#### PROBLEM STATEMENT
In your copy of the data, include no pictures and alter nothing else.

*** EXERCISE DATA ***

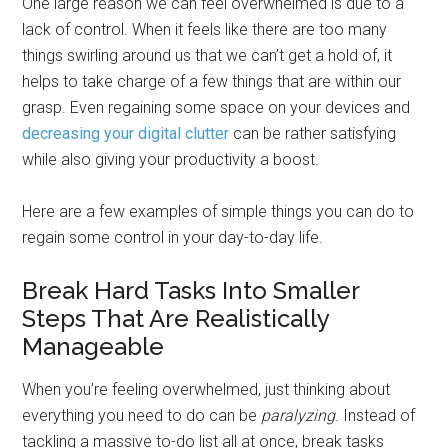
One large reason we can feel overwhelmed is due to a
lack of control. When it feels like there are too many
things swirling around us that we can’t get a hold of, it
helps to take charge of a few things that are within our
grasp. Even regaining some space on your devices and
decreasing your digital clutter
can be rather satisfying
while also giving your productivity a boost.
Here are a few examples of simple things you can do to
regain some control in your day-to-day life.
Break Hard Tasks Into Smaller
Steps That Are Realistically
Manageable
When you’re feeling overwhelmed, just thinking about
everything you need to do can be
paralyzing
. Instead of
tackling a massive to-do list all at once, break tasks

*** End of EXERCISE DATA ***

#### PROBLEM SOLUTION
One large reason we can feel overwhelmed is due to a
lack of control. When it feels like there are too many
things swirling around us that we can’t get a hold of, it
helps to take charge of a few things that are within our
grasp. Even regaining some space on your devices and
decreasing your digital clutter
can be rather satisfying
while also giving your productivity a boost.
Here are a few examples of simple things you can do to
regain some control in your day-to-day life.
Break Hard Tasks Into Smaller
Steps That Are Realistically
Manageable
When you’re feeling overwhelmed, just thinking about
everything you need to do can be
paralyzing
. Instead of
tackling a massive to-do list all at once, break tasks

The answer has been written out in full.